Work order: Nothing should appear in the answer except the lines from the one containing "ill access all products and services on" through the end of the records below, written out exactly.

Data in this exercise:
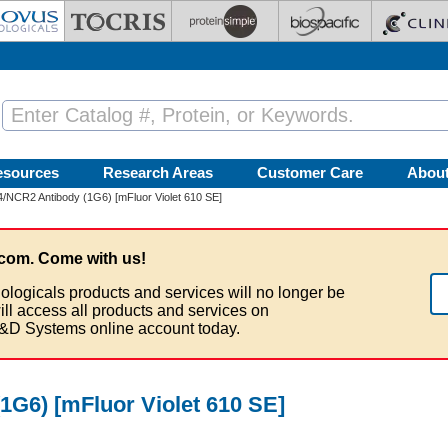
esources
Research Areas
Customer Care
Abou
/NCR2 Antibody (1G6) [mFluor Violet 610 SE]
com. Come with us!
ologicals products and services will no longer be
ill access all products and services on
&D Systems online account today.
G6) [mFluor Violet 610 SE]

Output for this exercise:
ill access all products and services on
&D Systems online account today.
G6) [mFluor Violet 610 SE]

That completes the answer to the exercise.